Lawrenceville students, although brilliant, hard-working, and talented in so many ways, often trap themselves in this binary state of mind. Oh, the number of times people have told me, “I’m not a humanities or a STEM person” or “I know I’m terrible at writing or math” as justification for failing or not trying out something new. Already, we’ve decided to fail before even starting. A lot of this mentality is rooted in the fear of failure, which is understandable at a school like Lawrenceville. Here, everything seems so high-stakes; our grades, extracurriculars, and classes determine what college we’ll go to and what our future looks like. Or so we think. 

The reality (and what I grapple with all the time) is that whatever we associate with success—fame, money, recognition—aren’t direct paths to happiness. Cliché, but true. Although having priorities and working hard to achieve our goals are admirable qualities, our collective self-doubt obstructs the joy that trying something new brings. If we didn’t limit ourselves to the classes that we’re comfortable in or the activities we’ve been doing for years, perhaps we could discover novel and thrilling facets of our own interests.
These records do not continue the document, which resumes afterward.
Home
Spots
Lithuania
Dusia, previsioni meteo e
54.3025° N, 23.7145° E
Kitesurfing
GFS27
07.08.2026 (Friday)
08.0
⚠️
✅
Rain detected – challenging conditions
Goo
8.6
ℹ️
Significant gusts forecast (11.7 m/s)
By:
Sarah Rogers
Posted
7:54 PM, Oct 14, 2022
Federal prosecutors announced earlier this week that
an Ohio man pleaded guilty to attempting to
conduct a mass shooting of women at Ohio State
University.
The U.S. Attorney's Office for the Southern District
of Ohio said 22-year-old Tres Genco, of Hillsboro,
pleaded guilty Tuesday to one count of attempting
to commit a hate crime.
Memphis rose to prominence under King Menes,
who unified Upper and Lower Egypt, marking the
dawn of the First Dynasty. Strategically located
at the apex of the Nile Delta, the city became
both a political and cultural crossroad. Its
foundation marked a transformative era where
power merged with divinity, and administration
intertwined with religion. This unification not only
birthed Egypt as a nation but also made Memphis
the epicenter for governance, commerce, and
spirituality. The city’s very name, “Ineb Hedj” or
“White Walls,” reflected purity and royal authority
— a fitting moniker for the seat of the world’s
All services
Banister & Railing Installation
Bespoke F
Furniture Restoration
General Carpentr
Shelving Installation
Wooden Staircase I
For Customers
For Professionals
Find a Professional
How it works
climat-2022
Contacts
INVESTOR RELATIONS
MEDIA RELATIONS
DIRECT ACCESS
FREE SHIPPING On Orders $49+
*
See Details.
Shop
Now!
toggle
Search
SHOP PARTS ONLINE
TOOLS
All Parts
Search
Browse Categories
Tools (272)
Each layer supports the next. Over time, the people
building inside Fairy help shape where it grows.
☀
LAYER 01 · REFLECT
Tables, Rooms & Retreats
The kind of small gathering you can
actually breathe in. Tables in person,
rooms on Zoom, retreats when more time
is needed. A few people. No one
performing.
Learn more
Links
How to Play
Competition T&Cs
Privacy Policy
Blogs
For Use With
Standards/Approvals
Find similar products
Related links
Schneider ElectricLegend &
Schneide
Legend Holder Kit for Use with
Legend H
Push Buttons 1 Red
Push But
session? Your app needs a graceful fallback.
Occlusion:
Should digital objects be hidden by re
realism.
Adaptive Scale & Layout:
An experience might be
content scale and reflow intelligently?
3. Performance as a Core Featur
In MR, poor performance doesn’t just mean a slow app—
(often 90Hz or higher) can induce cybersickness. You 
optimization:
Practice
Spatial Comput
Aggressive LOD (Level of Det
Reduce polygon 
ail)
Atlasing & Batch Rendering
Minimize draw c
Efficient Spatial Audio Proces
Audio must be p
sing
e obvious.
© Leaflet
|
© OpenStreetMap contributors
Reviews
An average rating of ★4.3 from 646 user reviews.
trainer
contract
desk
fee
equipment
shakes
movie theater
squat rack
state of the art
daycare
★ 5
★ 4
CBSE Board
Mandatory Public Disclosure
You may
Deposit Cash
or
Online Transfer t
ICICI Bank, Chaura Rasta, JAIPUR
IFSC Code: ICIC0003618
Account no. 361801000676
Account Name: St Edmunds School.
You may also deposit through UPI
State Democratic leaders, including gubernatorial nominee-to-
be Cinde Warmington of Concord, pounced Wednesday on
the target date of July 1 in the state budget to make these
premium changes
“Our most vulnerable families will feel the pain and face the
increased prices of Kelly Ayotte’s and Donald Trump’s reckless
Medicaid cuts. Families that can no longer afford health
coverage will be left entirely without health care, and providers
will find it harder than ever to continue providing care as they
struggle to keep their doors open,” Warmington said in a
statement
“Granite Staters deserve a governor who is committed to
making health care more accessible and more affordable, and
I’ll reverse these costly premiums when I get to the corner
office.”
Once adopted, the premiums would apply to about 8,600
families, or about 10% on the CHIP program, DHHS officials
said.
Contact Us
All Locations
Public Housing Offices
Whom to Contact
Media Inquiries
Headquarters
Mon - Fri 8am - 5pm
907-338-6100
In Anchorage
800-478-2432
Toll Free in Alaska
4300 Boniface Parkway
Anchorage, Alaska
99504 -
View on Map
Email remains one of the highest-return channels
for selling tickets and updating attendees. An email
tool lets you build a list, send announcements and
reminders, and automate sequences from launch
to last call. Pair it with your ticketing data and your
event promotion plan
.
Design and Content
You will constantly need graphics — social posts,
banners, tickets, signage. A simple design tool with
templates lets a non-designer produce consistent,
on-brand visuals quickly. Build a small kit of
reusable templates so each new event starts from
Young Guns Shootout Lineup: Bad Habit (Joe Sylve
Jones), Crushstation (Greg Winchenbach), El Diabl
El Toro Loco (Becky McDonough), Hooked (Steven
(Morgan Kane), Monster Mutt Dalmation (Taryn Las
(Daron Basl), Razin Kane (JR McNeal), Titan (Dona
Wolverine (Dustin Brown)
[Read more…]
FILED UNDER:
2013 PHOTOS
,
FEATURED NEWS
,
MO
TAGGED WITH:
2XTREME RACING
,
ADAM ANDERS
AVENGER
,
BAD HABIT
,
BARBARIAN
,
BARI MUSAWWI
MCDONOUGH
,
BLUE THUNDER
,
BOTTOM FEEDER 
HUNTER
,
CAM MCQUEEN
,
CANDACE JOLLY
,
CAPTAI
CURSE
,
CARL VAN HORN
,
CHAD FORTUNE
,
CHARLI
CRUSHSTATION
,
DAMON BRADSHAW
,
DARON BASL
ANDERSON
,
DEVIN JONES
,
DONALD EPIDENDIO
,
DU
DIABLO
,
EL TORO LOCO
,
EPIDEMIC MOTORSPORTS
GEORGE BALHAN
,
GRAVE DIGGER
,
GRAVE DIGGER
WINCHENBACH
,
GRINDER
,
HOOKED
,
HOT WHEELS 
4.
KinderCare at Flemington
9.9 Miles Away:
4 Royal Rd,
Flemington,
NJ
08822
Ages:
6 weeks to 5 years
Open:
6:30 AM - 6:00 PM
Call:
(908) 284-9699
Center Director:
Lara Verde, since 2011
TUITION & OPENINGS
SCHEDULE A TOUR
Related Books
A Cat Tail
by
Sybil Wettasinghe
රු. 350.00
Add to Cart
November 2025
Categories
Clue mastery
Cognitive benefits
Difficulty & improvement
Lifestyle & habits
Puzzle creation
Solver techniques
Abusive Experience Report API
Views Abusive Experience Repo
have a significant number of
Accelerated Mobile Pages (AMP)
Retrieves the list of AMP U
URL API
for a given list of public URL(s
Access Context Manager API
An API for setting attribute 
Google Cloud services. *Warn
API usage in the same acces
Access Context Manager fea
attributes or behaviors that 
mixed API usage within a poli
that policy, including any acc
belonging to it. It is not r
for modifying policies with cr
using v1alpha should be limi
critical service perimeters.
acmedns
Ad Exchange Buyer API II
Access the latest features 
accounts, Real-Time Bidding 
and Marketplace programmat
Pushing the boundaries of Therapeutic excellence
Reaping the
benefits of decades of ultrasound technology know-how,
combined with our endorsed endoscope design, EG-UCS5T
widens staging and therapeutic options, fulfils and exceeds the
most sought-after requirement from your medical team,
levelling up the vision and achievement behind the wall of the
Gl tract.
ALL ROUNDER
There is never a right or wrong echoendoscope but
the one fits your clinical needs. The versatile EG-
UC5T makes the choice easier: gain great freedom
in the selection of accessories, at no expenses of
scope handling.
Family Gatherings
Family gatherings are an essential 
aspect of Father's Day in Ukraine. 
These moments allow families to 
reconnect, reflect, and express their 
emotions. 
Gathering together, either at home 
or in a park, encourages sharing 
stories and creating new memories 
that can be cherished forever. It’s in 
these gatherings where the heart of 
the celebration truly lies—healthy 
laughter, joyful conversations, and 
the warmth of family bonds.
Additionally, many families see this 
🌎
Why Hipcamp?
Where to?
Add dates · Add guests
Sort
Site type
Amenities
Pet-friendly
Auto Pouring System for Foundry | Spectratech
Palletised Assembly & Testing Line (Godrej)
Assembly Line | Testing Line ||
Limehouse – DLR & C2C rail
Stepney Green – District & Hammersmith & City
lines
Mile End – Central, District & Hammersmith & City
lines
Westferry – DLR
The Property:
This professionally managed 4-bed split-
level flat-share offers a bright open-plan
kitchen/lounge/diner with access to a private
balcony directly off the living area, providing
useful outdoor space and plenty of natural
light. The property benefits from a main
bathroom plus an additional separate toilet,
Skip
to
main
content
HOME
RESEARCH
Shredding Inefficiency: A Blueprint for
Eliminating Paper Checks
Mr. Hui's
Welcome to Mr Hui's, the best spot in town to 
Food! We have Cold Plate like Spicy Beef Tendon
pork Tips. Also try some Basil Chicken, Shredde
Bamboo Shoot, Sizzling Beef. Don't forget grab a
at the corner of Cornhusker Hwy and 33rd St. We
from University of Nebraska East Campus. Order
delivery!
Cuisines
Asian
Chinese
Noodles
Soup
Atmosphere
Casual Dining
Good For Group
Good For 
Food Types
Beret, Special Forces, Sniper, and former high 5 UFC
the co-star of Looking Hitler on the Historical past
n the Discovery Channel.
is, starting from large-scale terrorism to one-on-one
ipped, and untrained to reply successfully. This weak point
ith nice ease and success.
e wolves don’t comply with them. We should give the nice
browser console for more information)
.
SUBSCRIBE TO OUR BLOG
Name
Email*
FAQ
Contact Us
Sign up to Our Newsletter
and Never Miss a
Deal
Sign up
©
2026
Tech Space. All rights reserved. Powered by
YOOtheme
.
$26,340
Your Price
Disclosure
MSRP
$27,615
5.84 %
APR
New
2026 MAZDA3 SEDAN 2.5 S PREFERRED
I’d be a huge hypocrite if I said I am never stuck in the outskirts of the extremes. I’m an “all or nothing” person; to do something is to do something well. When I don’t reach the benchmark I held myself to, my inner critic floods my brain with self-disparagement and anger. Yet in the process of expecting perfection from ourselves and obsessing over ridiculously high standards, we often miss out on what’s most important to us: creating friendships, discovering passions, doing what we love, or just taking care of ourselves.

Still, if Lawrentians can live away from the comforts of home and family for over 180 days, play three interscholastic sports, have the courage to be one’s most vulnerable self on the stage, or simply just be present, then truly, how limitless are the possibilities of taking care of ourselves and connecting with each other? Perhaps the cause of our incapabilities is not rooted in our lacking something important, but rather that we always tell ourselves, “I can’t,” instead of “I can.”